A high school in Los Angeles County is prohibiting unvaccinated students from participating in their graduation ceremony, according to reports.
After prohibiting unvaccinated seniors from attending prom and senior awards night, Granada Hills Charter High School is banning unvaccinated students from its graduation ceremony on June 2.
Instead of attending the ceremony, Granada Hills Charter High School offers remote participation to 70 unvaccinated seniors by having their names called while their other classmates walk the stage.
One Granada Hills senior, Andrew Luna, said the situation is “heartbreaking” and added he felt “abandoned” by the school he “worked so hard for.”

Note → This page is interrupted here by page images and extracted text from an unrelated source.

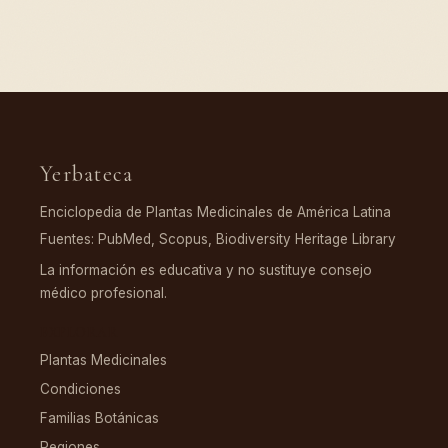
Yerbateca
Enciclopedia de Plantas Medicinales de América Latina
Fuentes: PubMed, Scopus, Biodiversity Heritage Library
La información es educativa y no sustituye consejo
médico profesional.
EXPLORAR
Plantas Medicinales
Condiciones
Familias Botánicas
Regiones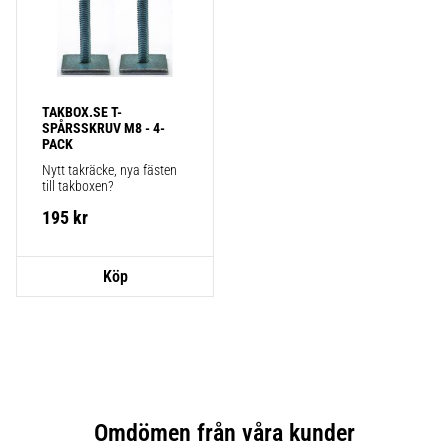
TAKBOX.SE T-
SPÅRSSKRUV M8 - 4-
PACK
Nytt takräcke, nya fästen 
till takboxen?
195
kr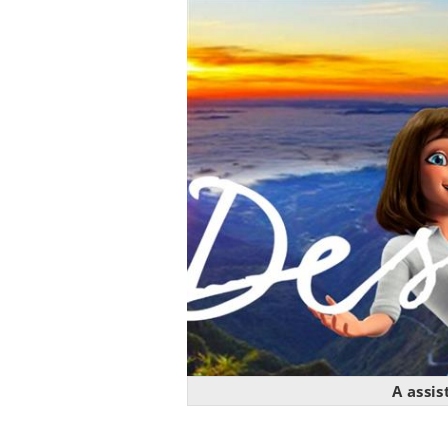
A assis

After the school did remote learning throughout the coronavirus pandemic, Granada Hills High announced that only vaccinated students may return to campus for the current spring semester.
The unvaccinated students were enrolled in the school’s online independent study program, preventing them from being engaged in extracurricular activities on campus.
“Besides that, it was just the events on school campus, relationships with friends and just a lot I had to give up, essentially,” Luna told CBS News.
It is not just a matter of participating in the upcoming graduation ceremony for Luna and other seniors. Rather, they feel they are standing up for the next class of unvaccinated seniors.
“Us seniors, we might be shot, but the next grade, the next grade after that, they’ll get to be on campus and that’s what we’re fighting for, the future essentially,” Luna said.
Parents of those banned from the graduation ceremony are understandably frustrated as well.
“Right before graduation, he’s being told that he can’t graduate on stage. That’s not right,” Luna’s father, Tom, said.
He added that his son is willing to get tested for coronavirus before the graduation ceremony, but the school would not allow that.
“Andrew is willing to be tested, there’s no reason he can’t get tested and then go into school just to graduate,” he said. “They told us it was because of an uptick in COVID cases that this mandate occurred. But we know that’s not the case because they planned this last year.”
As a charter school, Granada Hills Charter High School is outside the jurisdiction of the Los Angeles Unified School District, which has delayed its vaccine mandate two times, pushing the upcoming vaccine requirement back to July 2023.
Granada Hills high responded to the criticism in a statement provided to CBSLA.
“Our community asked for and has overwhelmingly supported our student vaccine policy as demonstrated by our 99% vaccination rate amongst those who are eligible to be vaccinated,” the high school said.